Document section:
------
The most undemocratic Muslim states, which
also happen to be the closest allies of the U.S., are the most
economically backward.
The Arab nations, with a combined population
of 280 million, muster a total GDP less than that of Spain.
The rate of illiteracy among Arabs is 43 per cent, worse than
that of much poorer nations. Half of Arab women are illiterate,
representing two-thirds of the 65 million Arabs who cannot read
or write. About 10 million Arab children are not in school.
The most-educated Arabs live abroad, their talents untapped,
unlike those of the Chinese and Indian diasporas, who have played
significant roles in jump-starting the economies of their native
lands.
A disproportionate percentage of the world's
youth are Muslim. Half of Saudi Arabia's and a third of Iran's
populations are younger than 20. There are few jobs for them.
"Young and unemployed" is a phenomenon common to many
Muslim nations.
A majority of the world's 12 million to
15 million refugees are Muslims, fleeing poverty and oppression.
Europe's 20 million Muslims suffer high unemployment and poverty,
especially in Germany and France. It was inevitable that many
Muslims would find comfort in Islam.
Islamic Resurgence
Fundamentalism has been on the rise, and
not just in Islam. There has been a parallel rise in Judaism,
Christianity, Hinduism, Sikhism and Buddhism, with its inevitable
political fallout — in the Israeli settler movement in
the Occupied Territories, the politicization of the American
conservative right (culminating in the election and re-election
of George W. Bush), the rise to power of the Hindu nationalists
in India, the Sikh separatist movement in the Punjab in India,
and the aggressive nationalism of the Sinhalese in Sri Lanka.
That many Muslims have become "fundamentalist"
does not mean that they are all fanatic and militant. Nor is
the Muslim condition fully explained by the use of petro-dollars.
First, Arab financial support for Islamic institutions around
the world is still no match for the resources available for
Christian global missionary or Zionist political work. Second,
and more to the point, the rise of Islam is not confined to
areas of Arab financial influence; it is a worldwide phenomenon.
Mosques are full. The use of the hijab (headscarf
) is on the rise. Madrassahs (religious schools) are packed.
Zakat (Islamic charity) is at record levels, especially where
governments have failed to provide essential services. In Egypt,
much of the health care, emergency care and education are provided
by the Muslim Brotherhood, in the Occupied Territories by Hamas,
in Pakistan and elsewhere by groups that may be far less political
but are no less Islamic.
With state institutions riddled with corruption
and nepotism, some of the most talented Muslims, both rich and
poor, have abandoned the official arena and retreated into the
non-governmental domain of Islamic civil society.
------
Dataset excerpts:
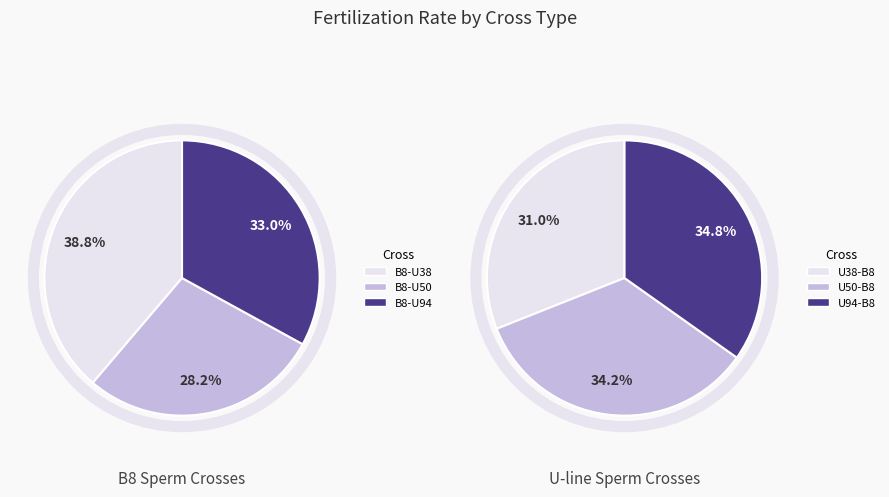

The B8-U38 slice represents 3% of the pie. True or false?

False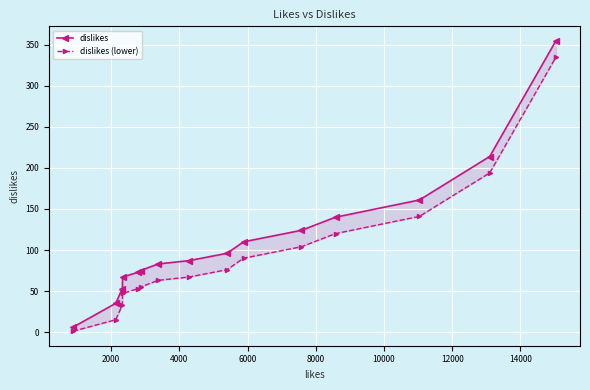

What is the difference between the second highest and second lowest values in the dislikes (lower) series?

179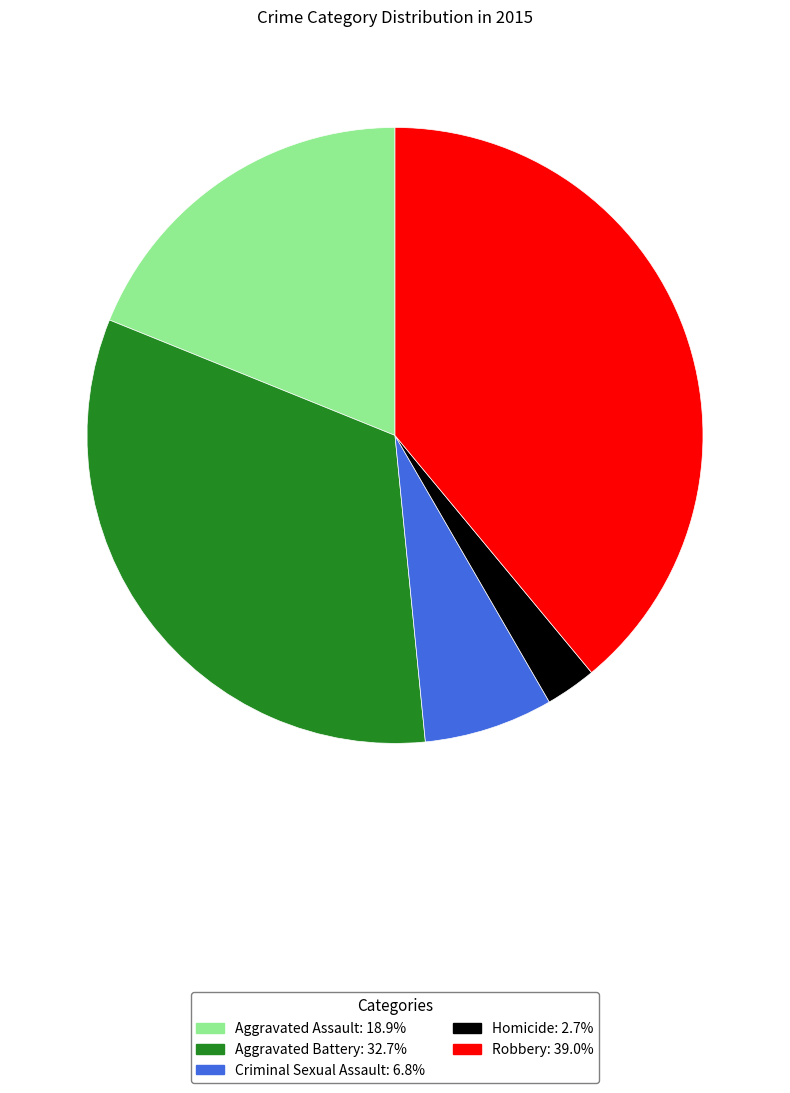

Which slice is the largest?

Robbery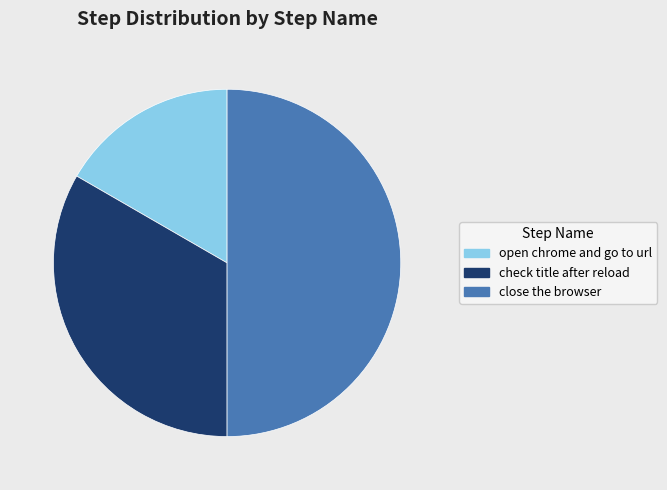

Do open chrome and go to url and close the browser together represent more than half of the pie?

Yes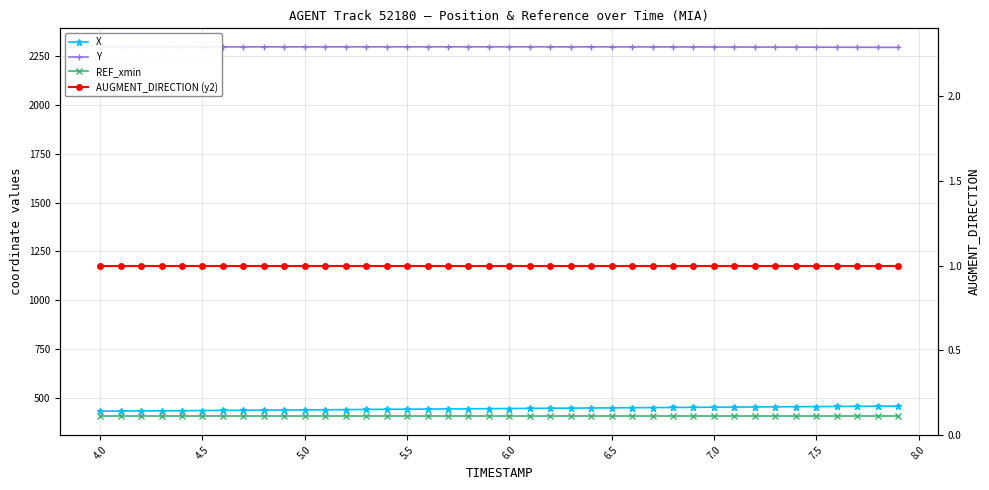

Does the chart have visible grid lines?

Yes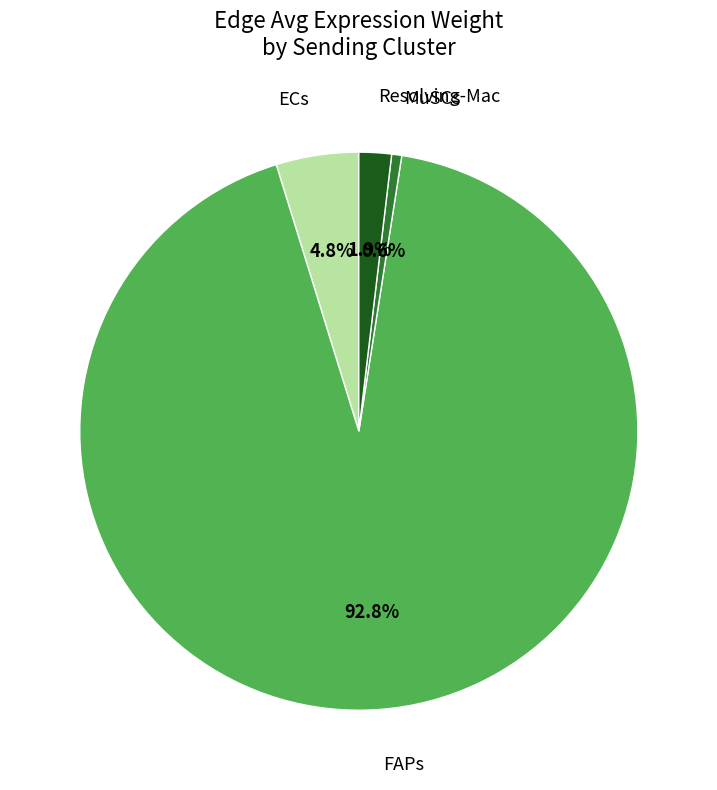

What is the total percentage of ECs and FAPs?

97.5%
------
Required tasks:
- A) In the passage on Muslim nations, write out the part that opens with the words containing "Islamic Resurgence" and closes with "in Sri Lanka.", substituting "similar rise" for "parallel rise".
- B) Decide whether each statement agrees with the passage on Muslim nations: (i) the Arab nations together have a smaller GDP than Spain; (ii) Europe is home to 12 million Muslims; (iii) half of Iran's population is younger than 20. Answer yes or no for each, quoting the words that decide it.
The entries have no connection to the passage on Muslim nations.

Answers to each task:
- A)
Islamic Resurgence
Fundamentalism has been on the rise, and
not just in Islam. There has been a similar rise in Judaism,
Christianity, Hinduism, Sikhism and Buddhism, with its inevitable
political fallout — in the Israeli settler movement in
the Occupied Territories, the politicization of the American
conservative right (culminating in the election and re-election
of George W. Bush), the rise to power of the Hindu nationalists
in India, the Sikh separatist movement in the Punjab in India,
and the aggressive nationalism of the Sinhalese in Sri Lanka.

- B)
(i) Yes: "muster a total GDP less than that of Spain."
(ii) No: "Europe's 20 million Muslims suffer high unemployment and poverty."
(iii) No: "Half of Saudi Arabia's and a third of Iran's populations are younger than 20."